Turn the rows below into a numbered list with one line per item, skipping any blank lines. Leave the pictures out of your answer.
(begin)
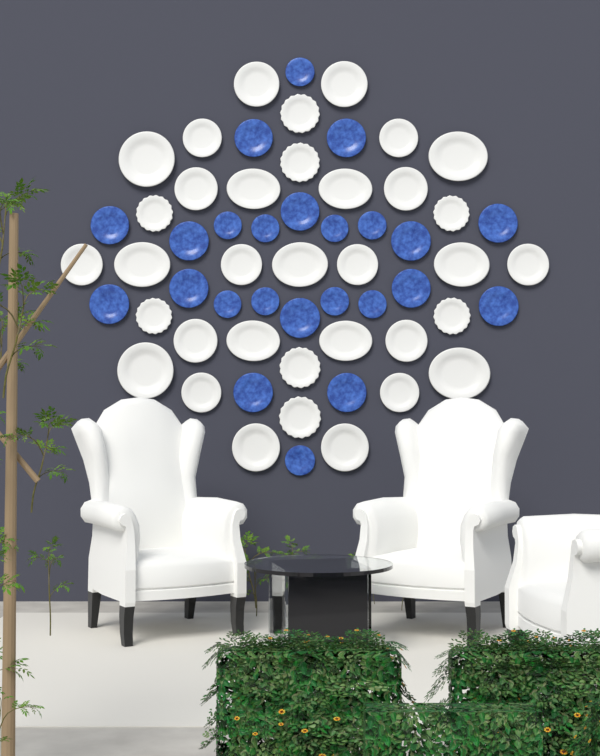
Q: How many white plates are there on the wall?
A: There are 35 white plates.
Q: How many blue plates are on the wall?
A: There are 24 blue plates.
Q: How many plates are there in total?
(end)
* Written response
1. Q: How many white plates are there on the wall?
2. A: There are 35 white plates.
3. Q: How many blue plates are on the wall?
4. A: There are 24 blue plates.
5. Q: How many plates are there in total?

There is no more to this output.